DuoRC is a reading comprehension benchmark built from pairs of semantically equivalent but lexically different movie plot summaries, designed to test whether a QA system can answer questions when the wording in the evidence passage differs substantially from the wording used in the question. Released by Saha et al. in 2018, DuoRC exposed a major weakness in earlier machine reading models: many systems appeared strong on benchmarks like SQuAD because they relied on lexical overlap and span matching, but failed when required to generalize across paraphrase, abstraction, and different narrative style.
How DuoRC Is Constructed
The dataset uses two plot summaries for the same movie:
- Wikipedia plot: Usually concise, cleaner, and more encyclopedic
- IMDb plot: Often longer, more narrative, and written in different wording
Annotators read one version and write questions, while the model must answer using the other version. That means:
- Key entities may be described differently
- Event order may be compressed or rephrased
- Specific words from the question may never appear in the target passage
This breaks the shortcut used by many extractive QA models: scanning for keyword overlap and copying a span.
Two Main Tasks in DuoRC
| Setting | Description | Difficulty |
|--------|-------------|------------|
| SelfRC | Question and answer evidence come from the same plot version | Easier |
| ParaphraseRC | Question written from one plot version, answer from the other | Harder and more realistic |
SelfRC is similar to conventional reading comprehension. ParaphraseRC is the real contribution because it forces semantic matching rather than string matching.
Example of the Core Challenge
Suppose the IMDb plot says:
- "A grieving detective tracks a suspect across several cities before discovering the killer is someone close to him."
And the Wikipedia plot says:
- "The investigator follows leads nationwide and eventually learns that the murderer is a trusted associate."
A question written from one version such as "Who turns out to be responsible for the murder?" may require reasoning over descriptions that use entirely different words. A shallow span-matching system will fail even though the story content is the same.

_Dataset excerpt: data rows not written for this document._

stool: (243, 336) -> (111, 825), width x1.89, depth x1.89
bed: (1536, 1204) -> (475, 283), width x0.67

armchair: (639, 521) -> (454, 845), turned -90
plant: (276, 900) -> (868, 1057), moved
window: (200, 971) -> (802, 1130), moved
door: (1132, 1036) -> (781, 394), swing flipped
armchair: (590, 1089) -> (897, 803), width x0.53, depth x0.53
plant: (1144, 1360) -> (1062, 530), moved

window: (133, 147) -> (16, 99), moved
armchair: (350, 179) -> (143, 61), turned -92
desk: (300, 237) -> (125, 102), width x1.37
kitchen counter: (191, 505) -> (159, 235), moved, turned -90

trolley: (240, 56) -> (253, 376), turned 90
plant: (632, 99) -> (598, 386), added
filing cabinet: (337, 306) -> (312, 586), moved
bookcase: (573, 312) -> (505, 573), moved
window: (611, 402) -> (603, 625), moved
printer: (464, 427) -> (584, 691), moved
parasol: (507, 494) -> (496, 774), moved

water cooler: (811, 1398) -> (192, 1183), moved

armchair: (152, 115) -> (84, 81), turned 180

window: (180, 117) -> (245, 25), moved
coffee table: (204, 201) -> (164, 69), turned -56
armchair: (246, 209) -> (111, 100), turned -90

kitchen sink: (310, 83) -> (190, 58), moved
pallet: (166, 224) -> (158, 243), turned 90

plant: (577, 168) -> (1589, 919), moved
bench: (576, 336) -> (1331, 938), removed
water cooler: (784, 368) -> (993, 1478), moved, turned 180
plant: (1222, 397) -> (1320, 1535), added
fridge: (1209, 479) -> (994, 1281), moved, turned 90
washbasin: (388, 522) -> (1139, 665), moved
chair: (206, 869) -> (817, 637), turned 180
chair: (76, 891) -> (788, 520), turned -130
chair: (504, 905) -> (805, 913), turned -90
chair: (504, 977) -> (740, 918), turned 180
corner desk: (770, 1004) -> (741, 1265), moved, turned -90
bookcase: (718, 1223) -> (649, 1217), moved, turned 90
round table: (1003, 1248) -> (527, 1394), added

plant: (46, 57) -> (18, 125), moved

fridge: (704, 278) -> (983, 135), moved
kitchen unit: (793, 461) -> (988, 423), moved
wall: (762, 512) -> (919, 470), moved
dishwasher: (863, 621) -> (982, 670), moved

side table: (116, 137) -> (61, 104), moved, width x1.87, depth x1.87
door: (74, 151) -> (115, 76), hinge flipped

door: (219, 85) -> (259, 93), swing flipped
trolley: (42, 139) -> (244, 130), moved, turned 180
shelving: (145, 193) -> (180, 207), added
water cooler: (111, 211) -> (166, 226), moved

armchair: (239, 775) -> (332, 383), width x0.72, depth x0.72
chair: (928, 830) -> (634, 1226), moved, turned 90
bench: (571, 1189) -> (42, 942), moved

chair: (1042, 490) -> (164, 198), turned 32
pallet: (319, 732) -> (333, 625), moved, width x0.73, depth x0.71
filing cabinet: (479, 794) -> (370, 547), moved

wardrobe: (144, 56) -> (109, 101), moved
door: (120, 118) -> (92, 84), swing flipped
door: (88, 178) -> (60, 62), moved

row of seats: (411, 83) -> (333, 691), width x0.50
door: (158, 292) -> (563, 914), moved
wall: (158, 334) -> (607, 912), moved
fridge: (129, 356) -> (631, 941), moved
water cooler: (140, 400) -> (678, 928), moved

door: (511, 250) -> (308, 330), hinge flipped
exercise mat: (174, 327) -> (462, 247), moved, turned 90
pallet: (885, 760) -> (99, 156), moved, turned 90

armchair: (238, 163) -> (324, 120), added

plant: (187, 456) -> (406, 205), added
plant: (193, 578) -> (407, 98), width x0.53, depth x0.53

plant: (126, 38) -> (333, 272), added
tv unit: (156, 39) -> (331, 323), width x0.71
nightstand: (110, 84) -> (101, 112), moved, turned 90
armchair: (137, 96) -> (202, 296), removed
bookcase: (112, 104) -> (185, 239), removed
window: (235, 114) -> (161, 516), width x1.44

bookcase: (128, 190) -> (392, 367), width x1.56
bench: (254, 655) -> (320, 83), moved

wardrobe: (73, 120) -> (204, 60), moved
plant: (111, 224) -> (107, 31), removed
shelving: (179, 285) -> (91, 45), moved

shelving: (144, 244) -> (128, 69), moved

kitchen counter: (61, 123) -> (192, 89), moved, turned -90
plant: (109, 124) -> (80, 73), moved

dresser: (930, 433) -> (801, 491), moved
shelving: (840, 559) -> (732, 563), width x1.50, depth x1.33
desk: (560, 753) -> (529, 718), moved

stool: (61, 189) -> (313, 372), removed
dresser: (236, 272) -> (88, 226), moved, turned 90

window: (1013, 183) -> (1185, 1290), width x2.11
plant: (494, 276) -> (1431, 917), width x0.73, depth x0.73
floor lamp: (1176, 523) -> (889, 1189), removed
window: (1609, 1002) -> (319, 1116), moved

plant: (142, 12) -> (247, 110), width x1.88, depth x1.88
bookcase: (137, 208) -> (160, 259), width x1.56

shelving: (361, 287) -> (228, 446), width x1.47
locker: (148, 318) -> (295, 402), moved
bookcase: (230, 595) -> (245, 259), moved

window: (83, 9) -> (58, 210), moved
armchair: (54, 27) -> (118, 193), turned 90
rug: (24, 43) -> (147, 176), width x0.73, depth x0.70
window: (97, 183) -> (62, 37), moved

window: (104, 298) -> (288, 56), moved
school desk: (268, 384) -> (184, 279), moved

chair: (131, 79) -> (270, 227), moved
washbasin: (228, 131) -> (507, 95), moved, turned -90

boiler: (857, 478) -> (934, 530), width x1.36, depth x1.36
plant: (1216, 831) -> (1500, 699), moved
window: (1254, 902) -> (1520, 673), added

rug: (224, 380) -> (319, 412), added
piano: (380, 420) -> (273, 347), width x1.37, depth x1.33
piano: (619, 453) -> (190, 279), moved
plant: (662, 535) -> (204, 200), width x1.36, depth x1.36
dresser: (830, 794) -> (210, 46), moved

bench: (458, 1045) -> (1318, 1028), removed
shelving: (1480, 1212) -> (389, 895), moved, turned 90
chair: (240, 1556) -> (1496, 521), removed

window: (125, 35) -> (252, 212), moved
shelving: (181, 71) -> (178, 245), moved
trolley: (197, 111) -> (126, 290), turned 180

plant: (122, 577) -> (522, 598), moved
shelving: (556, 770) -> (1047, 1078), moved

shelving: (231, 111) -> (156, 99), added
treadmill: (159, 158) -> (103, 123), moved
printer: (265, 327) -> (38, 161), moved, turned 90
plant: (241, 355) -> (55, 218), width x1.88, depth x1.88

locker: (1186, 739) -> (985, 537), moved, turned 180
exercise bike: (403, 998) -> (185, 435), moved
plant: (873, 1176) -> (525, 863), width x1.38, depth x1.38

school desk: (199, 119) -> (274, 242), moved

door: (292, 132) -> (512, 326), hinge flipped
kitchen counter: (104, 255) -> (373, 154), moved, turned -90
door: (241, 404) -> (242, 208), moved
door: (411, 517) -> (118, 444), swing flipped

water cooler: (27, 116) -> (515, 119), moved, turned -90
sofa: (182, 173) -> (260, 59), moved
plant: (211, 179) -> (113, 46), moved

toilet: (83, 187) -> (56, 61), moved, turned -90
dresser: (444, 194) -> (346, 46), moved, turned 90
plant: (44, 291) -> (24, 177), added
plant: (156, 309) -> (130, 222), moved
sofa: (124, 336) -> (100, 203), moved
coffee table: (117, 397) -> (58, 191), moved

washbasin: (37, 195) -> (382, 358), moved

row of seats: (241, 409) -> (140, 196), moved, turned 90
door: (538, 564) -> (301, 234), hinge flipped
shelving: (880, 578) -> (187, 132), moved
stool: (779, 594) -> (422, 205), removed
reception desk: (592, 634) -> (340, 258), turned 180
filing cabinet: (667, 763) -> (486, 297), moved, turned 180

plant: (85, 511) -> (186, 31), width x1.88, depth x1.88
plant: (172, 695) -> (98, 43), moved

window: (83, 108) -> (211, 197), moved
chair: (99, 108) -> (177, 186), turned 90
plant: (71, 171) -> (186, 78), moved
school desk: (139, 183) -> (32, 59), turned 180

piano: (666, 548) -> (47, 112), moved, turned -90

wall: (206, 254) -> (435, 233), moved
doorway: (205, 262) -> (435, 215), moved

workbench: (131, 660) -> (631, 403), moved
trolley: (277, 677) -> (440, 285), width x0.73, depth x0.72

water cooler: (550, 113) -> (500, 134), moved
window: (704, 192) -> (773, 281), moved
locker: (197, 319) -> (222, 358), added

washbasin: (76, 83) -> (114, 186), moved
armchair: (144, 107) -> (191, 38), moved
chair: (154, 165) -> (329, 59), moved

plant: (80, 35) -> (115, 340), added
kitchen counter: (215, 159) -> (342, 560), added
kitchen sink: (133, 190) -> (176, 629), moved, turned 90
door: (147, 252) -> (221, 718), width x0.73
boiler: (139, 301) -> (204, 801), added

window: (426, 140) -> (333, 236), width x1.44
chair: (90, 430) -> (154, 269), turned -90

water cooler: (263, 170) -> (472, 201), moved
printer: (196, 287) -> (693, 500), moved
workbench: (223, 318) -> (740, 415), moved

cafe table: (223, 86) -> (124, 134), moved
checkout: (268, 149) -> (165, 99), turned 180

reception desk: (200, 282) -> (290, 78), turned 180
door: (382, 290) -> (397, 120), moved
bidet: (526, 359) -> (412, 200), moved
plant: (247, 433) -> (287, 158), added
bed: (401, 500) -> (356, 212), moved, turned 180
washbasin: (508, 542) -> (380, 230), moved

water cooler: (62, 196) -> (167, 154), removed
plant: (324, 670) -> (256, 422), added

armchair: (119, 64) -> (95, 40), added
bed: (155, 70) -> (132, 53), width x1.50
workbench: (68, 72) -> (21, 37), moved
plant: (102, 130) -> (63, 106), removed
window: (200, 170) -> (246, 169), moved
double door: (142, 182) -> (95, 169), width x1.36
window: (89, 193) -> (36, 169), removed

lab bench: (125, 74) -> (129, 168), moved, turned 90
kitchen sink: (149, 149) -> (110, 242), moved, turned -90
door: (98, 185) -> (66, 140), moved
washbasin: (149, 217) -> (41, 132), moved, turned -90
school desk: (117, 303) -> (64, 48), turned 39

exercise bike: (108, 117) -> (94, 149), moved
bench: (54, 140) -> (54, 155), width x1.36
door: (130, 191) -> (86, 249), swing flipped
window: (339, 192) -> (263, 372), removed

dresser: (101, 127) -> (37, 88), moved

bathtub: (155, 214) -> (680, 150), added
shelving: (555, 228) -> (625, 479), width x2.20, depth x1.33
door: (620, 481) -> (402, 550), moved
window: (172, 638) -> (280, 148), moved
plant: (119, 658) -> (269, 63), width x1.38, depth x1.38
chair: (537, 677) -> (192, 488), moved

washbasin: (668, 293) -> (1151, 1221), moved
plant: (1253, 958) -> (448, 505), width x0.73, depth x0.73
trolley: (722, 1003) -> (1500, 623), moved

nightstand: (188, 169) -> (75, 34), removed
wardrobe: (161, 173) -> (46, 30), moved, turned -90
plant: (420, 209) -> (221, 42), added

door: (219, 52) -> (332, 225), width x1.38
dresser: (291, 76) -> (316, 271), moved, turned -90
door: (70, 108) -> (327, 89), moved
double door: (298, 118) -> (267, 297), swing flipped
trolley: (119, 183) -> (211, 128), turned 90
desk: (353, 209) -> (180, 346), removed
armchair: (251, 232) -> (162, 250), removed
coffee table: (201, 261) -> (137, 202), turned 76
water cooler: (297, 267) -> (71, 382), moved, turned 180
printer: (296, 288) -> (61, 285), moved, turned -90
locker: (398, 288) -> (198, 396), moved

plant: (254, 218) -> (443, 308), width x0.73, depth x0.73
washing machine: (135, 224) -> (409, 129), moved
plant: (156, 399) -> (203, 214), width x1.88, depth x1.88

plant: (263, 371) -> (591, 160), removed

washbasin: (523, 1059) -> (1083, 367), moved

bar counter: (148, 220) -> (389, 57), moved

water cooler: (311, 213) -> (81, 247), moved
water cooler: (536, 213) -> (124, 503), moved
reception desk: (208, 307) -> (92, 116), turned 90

Why DuoRC Mattered Historically
When DuoRC was introduced, it highlighted three important facts:
1. Lexical overlap had inflated benchmark performance: Systems scoring well on SQuAD were often exploiting answer-style artifacts and phrase matching
2. Semantic understanding is much harder: Real-world documents rarely restate the same fact in identical wording
3. Machine reading needed retrieval plus reasoning plus paraphrase robustness: Not just extraction
This helped push the field toward models with stronger contextual understanding, pretraining, and eventually LLM-based QA systems.
Model Performance and Evolution
Early neural QA models struggled badly on ParaphraseRC:
- Span-based BiDAF and Match-LSTM systems saw steep drops relative to easier QA datasets
- Even with answer generation or span-ranking variants, the performance gap remained substantial
Pretrained transformers improved results:
- BERT/RoBERTa: Better contextual matching and paraphrase sensitivity
- T5/UnifiedQA: Stronger text-to-text formulation for QA
- GPT-4/Claude/Gemini era: Frontier LLMs perform dramatically better because they bring large-scale world knowledge, paraphrase handling, and latent narrative reasoning
However, DuoRC remains useful as a diagnostic benchmark because it measures robustness to rewording, which still matters in production QA and RAG systems.
Why DuoRC Still Matters for Production AI
Modern enterprise QA systems face the DuoRC problem constantly:
- A customer asks a support question using different phrasing than the knowledge base article
- A lawyer asks about a clause using plain English while the contract uses dense formal language
- An engineer asks about a hardware failure mode using a shorthand term not used in the official incident report
If a model only works when wording matches exactly, it is not useful in production. DuoRC is therefore a good benchmark for semantic retrieval and reading systems.
Relation to Other Benchmarks
| Benchmark | What It Tests | Main Weakness Addressed by DuoRC |
|-----------|---------------|----------------------------------|
| SQuAD | Span extraction from same passage | High lexical overlap |
| NarrativeQA | Long-form story understanding | Hard but not explicitly paraphrase-focused |
| HotpotQA | Multi-hop reasoning | Requires evidence combination, less paraphrase emphasis |
| DuoRC | Semantic generalization across rewritten source texts | Directly penalizes word-matching shortcuts |
Limitations
- Movie plots are a narrow domain, so domain transfer is limited
- Some plot summaries omit details, making certain questions genuinely unanswerable
- Benchmark size is smaller than modern large-scale QA evaluations
- Frontier LLMs can now solve much of DuoRC, so it is less discriminative than in 2018
DuoRC remains important because it captured a core truth about language understanding early: answering questions is easy when the answer is copied verbatim, but much harder when the same meaning is expressed in different words. That distinction is central to evaluating any serious machine reading or retrieval-augmented AI system.